Directions> Beginning with the line that has "plush toy [178,562,236,626]", please write out each remaining line of the listing below, word for word.

=-=-=-=-=

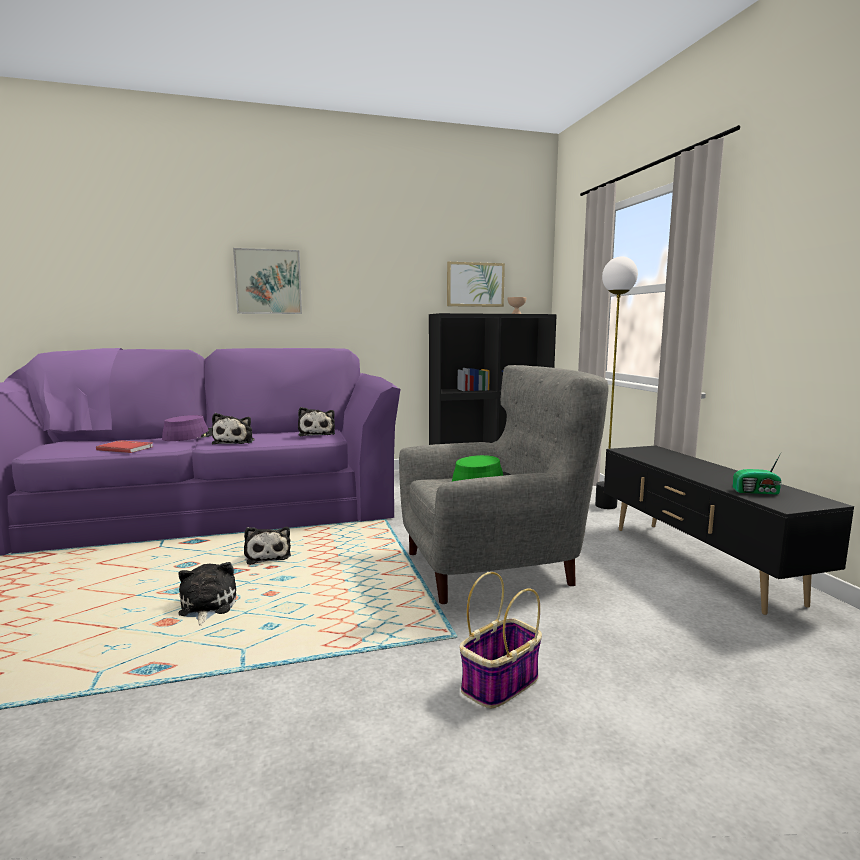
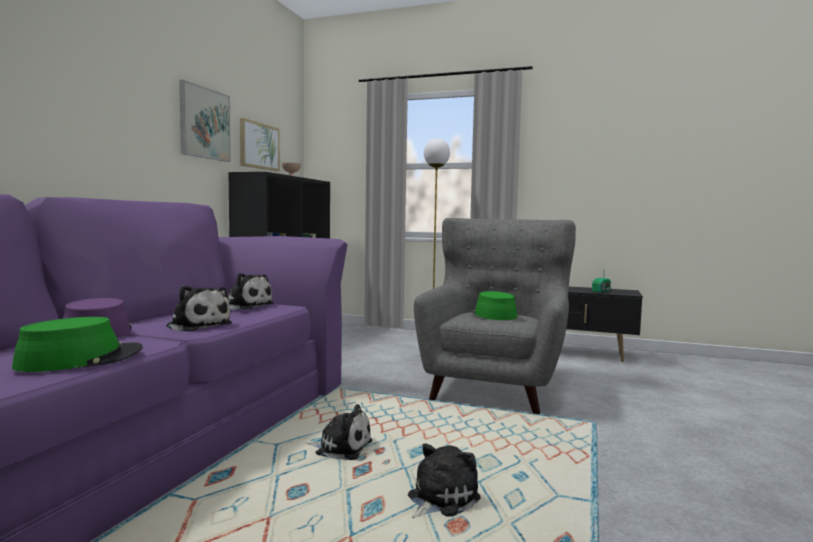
camera: 55 degrees left, 5 degrees down
red book [96,440,153,453] -> green hat [12,317,143,372]
plush toy [178,562,236,626] -> plush toy turned 105 degrees clockwise [408,443,481,518]
picture [233,248,302,314] -> picture moved to [179,80,231,162]
basket [460,572,542,708] -> none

=-=-=-=-=

Result>
plush toy [178,562,236,626] -> plush toy turned 105 degrees clockwise [408,443,481,518]
picture [233,248,302,314] -> picture moved to [179,80,231,162]
basket [460,572,542,708] -> none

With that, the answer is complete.